BUFDI-Stelle ab 1. März zu besetzen

Speyer. Im letzten Jahr haben wir im Zuge des großen Reformationsjubiläums die Öffnungszeiten der Gedächtniskirche erheblich erweitern können, so dass die Kirche außer Montags, von Di-Fr von 11-17 Uhr, am Sa von 10-17 Uhr durchgängig geöffnet war, sowie an Sonn- und Feiertagen von 14-17 Uhr. dies war uns möglich durch den großen Einsatz des Hütedienstes, der Kreis der Ehrenamtlichen ist in zwischen auf über 30 angewachsen. Die Besucherstatistik zeugt davon: Hatten wir im Jahr 2015 23.479 Besucher waren es im Jahr 2016 dann 26.662 Besucher und im Jahr 2017 43.073 Besucher! Sicher war das Jubiläum der Reformation, in dem ja auch die Gedächtniskirche in Erinnerung an den Reichstag der Protestation von 1529 ihren Platz hatte, für viele Besucher, die sich auf die Spuren der Reformation bzw. Protestation begeben hatten, ein Impuls, die Kirche zu besuchen und zu besichtigen.

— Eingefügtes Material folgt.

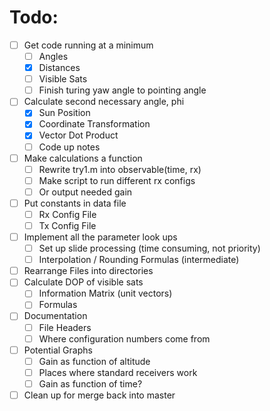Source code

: # Todo:

- [ ] Get code running at a minimum
    - [ ] Angles
    - [x] Distances
    - [ ] Visible Sats
    - [ ] Finish turing yaw angle to pointing angle
- [ ] Calculate second necessary angle, phi
    - [x] Sun Position
    - [x] Coordinate Transformation
    - [x] Vector Dot Product
    - [ ] Code up notes
- [ ] Make calculations a function
    - [ ] Rewrite try1.m into observable(time, rx)
    - [ ] Make script to run different rx configs
    - [ ] Or output needed gain
- [ ] Put constants in data file
    - [ ] Rx Config File
    - [ ] Tx Config File
- [ ] Implement all the parameter look ups
    - [ ] Set up slide processing (time consuming, not priority)
    - [ ] Interpolation / Rounding Formulas (intermediate)
- [ ] Rearrange Files into directories
- [ ] Calculate DOP of visible sats
    - [ ] Information Matrix (unit vectors)
    - [ ] Formulas
- [ ] Documentation
    - [ ] File Headers
    - [ ] Where configuration numbers come from
- [ ] Potential Graphs
    - [ ] Gain as function of altitude
    - [ ] Places where standard receivers work
    - [ ] Gain as function of time?
- [ ] Clean up for merge back into master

Ausschlaggebend für diesen großartigen Anstieg der Besucherzahlen waren und sind jedoch die nun erweiterten Öffnungszeiten. Auch die neue Beleuchtung, die den Kirchenraum und die Glasfenster so gut zur Geltung kommen lässt, wird durchweg gelobt und trägt mit dazu bei, dass Touristen und Besucher begeistert sind. Viele von ihnen bringen es im Gästebuch am Eingang zum Ausdruck. An den neuen Ausstellungstafeln bleiben viele stehen, um sich über die Kirche zu informieren.

Als Vorsitzender des Bauvereins und Pfarrer an der Gedächtniskirchengemeinde freue ich mich über diese Entwicklung sehr. Es zeugt auch davon, dass die Gedächtniskirche zunehmend in ihrer Bedeutung für den Protestantismus, über die Grenzen von Speyer hinaus, wahrgenommen wird.

Die Vormittagsdienste in der Gedächtniskirche hat Frau Ingrid Rosenbrock aus Brasilien im Rahmen ihres Dienstes als BUFDI (Bundesfreiwilligendienst) an der Gedächtniskirche versehen. Ohne ihren engagierten Einsatz wäre dies und vieles andere, gerade auch bei den vielen Veranstaltungen zum Reformationsjubiläum, nicht möglich gewesen. Nun ist das Jahr, in dem sie bei uns war, doch schnell vergangen, am 11. Februar hat sie ihren letzten Arbeitstag und wir müssen mit einem großen Dankeschön von ihr Abschied nehmen.

Für den 1. März suchen wir nun einen Nachfolger, eine Nachfolgerin. Interessenten können sich gerne im Dekanat informieren.